Thank you for your response! We appreciate your time and effort in reviewing our work. Please find our response to your questions below. We are glad that you found our work novel and impressive.
-
Including more instruction-tuned baselines could help: In our paper we include the results for the best performing instruction-tuned variants of Llama and Mistral (namely those fine tuned on the NousHermes and Open-Hermes datasets) on GPT4ALL (see Table 1 in the paper). In response to feedback, we have included other instruction-tuned variants such as Llama-FLAN (https://huggingface.co/allenai/open-instruct-flan-v2-7b), Llama Self-Instruct (https://huggingface.co/allenai/open-instruct-self-instruct-7b), and Mistral-Instruct (https://huggingface.co/mistralai/Mistral-7B-Instruct-v0.2). We find that the best Cookbook model outperforms all these model variants. See results here: https://drive.google.com/file/d/1SJpTWHqcOunGQf0eDCHqcUjxM5WWrKur/view?usp=sharing
-
Experimental descriptions: Thanks for the feedback. We'll move the dataset size and training details from Appendix G to the main paper in our final draft!
-
Motivation behind design of QA-template: The template includes tokens before and after the answer to simulate real-world QA, where the answer can be before or after the question’s subject (for example, the question “What is [the capital of France]?” could be answered in the passage with “Paris is [the capital of France]” or “[The capital of France] is Paris”). k = 3 in the template is chosen through hyperparameter tuning on the validation set of the QA datasets in Table 2. We'll include these details in the final draft.
-
Dataset size and impairing generative ability: We study the extent to which training on more Cookbook data impacts model performance. We run the single-task evaluation from section 4.2 for 1000 steps here: https://drive.google.com/file/d/1SOfofIPDqbfePqfii6enfPxw2Ww9-a4n/view?usp=sharing, whereas the results in table 2 are based on a sweep of 100-500 steps. There is slight degradation for 3 tasks, while performance on SQuAD and TyDi QA improves with more Cookbook data.

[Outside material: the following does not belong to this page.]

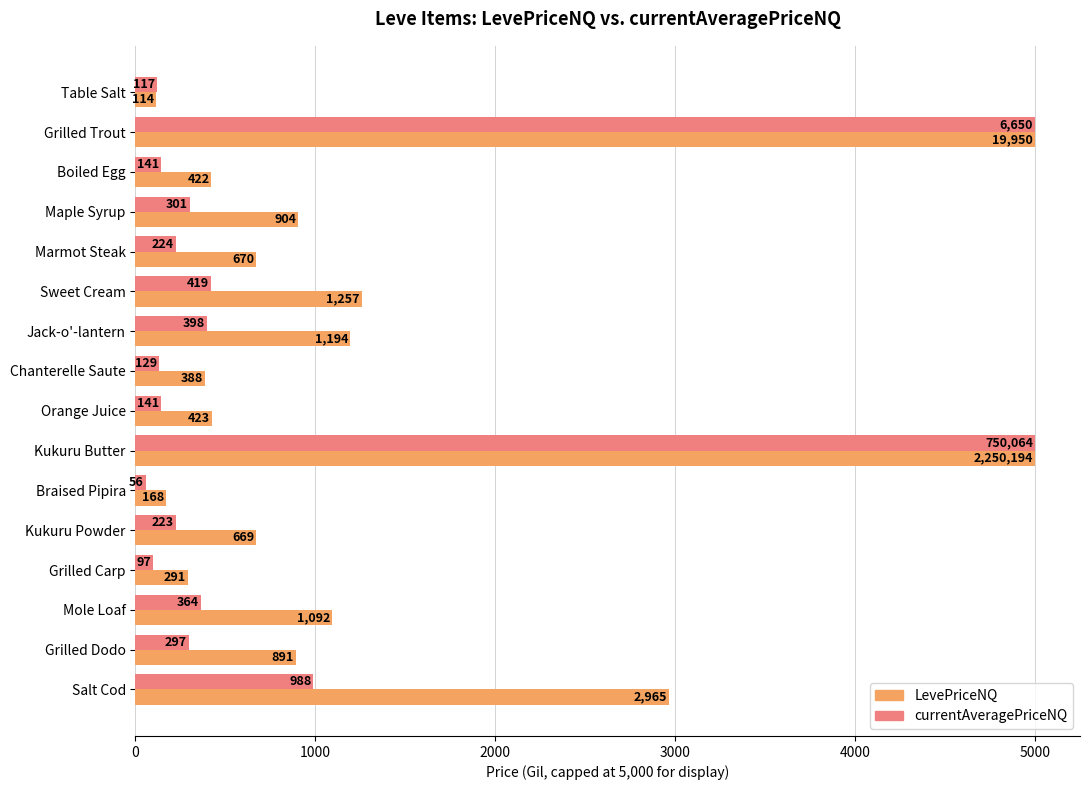

What is the difference between the second highest and second lowest values in the currentAveragePriceNQ series?

4903.0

We also find that mixing small amounts of natural language samples with Cookbook data preserves NL abilities while teaching template skills. Training on a mix of 128 NL samples and Cookbook data outperforms training on NL samples alone here: https://drive.google.com/file/d/1HHMHkzTEmCFsHZgXjtypGl0YIuLV0zjD/view?usp=share_link
Dear Reviewer 5LFp,
We appreciate your valuable feedback and suggestions. Thank you for raising your score. Please let us know if you have additional questions!
The authors consider a framework of generating training data for LLMs by using Python functions, showing that the resulting LLMs trained by such instances outperform their counterparts using other data such as standard SFT data and LLM generated data.
The idea is interesting. The main criticism comes from the fact that the three tasks listed in the main submission rely on certain lexical patterns, which might not represent a wide variety of downstream tasks. The authors discussed this fact int he rebuttal, referring to a very different task in the supplementary material. Some reviewers questioned the selection of LLMs for testing, and the author presented additional results. Overall, the rebuttal was convincing to most reviewers.